Positive rates of seven autoantibodies in different age, gender, pathological types, and clinical stages of lung cancer patients were calculated. The difference of positive rates in different pathological types and clinical stages of lung cancer patients was statistically significant (P < .05), which was not consistent with the conclusion of Zhao Juan, et al It may be related to the tissue type and lung cancer stage of the selected lung cancer. Most of the cases in this study are adenocarcinoma, while the cases of squamous cell carcinoma and small cell carcinoma are less. There are more cases of stage I lung cancer, but the number of stage II, III and IV lung cancer is too small. The number of samples can be extended for further study.

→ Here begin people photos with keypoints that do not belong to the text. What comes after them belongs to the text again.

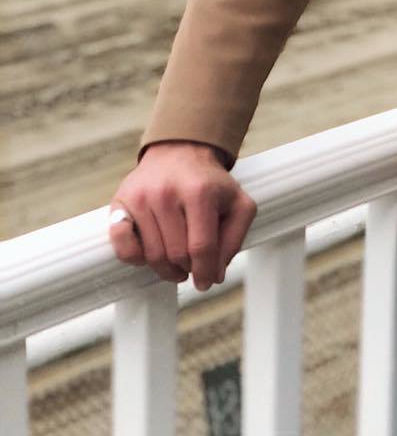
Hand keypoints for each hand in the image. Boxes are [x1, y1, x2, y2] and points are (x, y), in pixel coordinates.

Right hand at [107, 140, 257, 292]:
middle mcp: (167, 193)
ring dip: (166, 267)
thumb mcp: (237, 204)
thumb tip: (216, 274)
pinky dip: (135, 258)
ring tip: (176, 260)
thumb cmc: (209, 184)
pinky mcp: (120, 203)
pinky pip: (122, 246)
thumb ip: (234, 238)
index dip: (205, 272)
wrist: (179, 152)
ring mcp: (141, 197)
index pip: (202, 247)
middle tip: (192, 265)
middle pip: (176, 254)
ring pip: (152, 255)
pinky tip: (149, 254)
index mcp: (200, 192)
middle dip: (188, 268)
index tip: (206, 282)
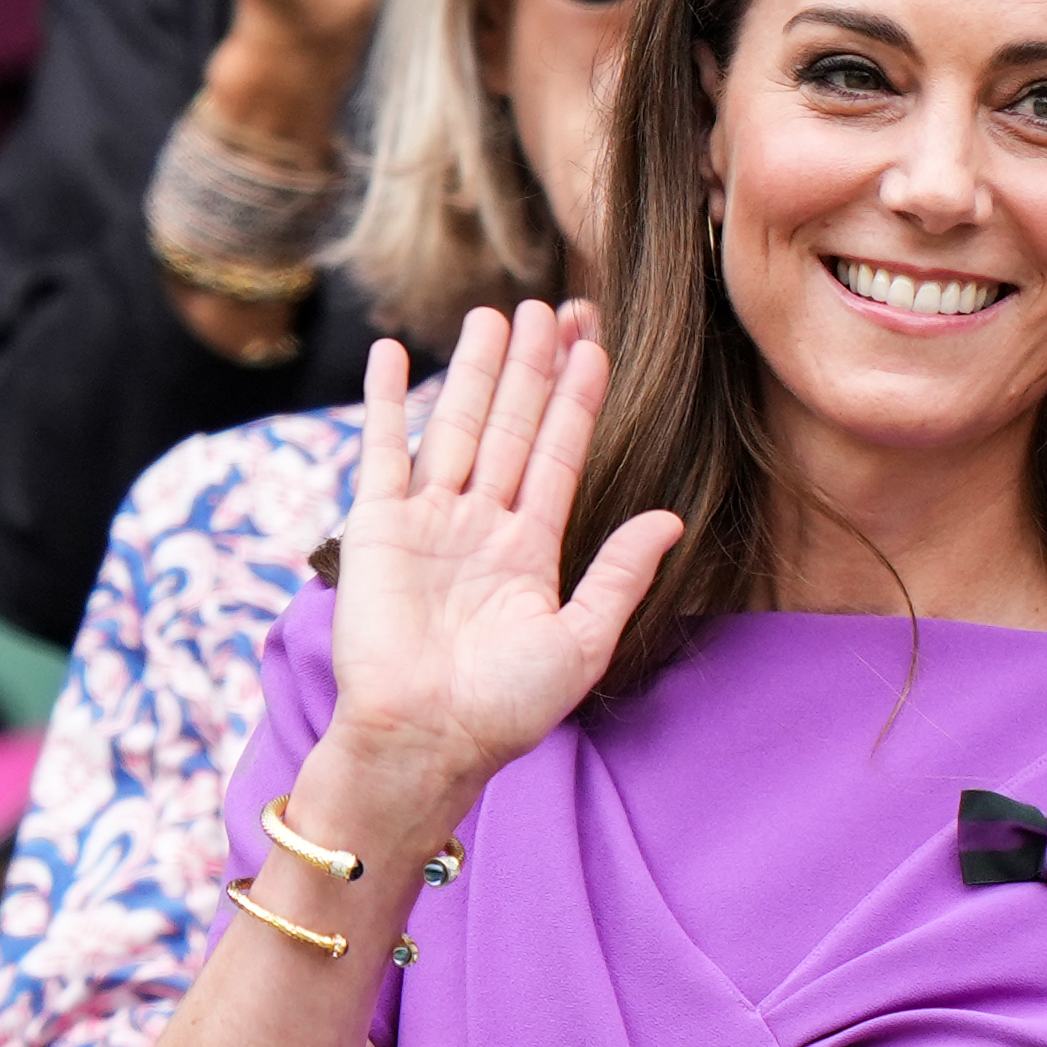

All in all, seven autoantibodies combined test can increase the accuracy of lung cancer diagnosis. The early detection rate of lung cancer can be improved through the screening of lung cancer autoantibodies in high‐risk groups, which plays a certain auxiliary role in the early diagnosis of lung cancer and has important practical significance.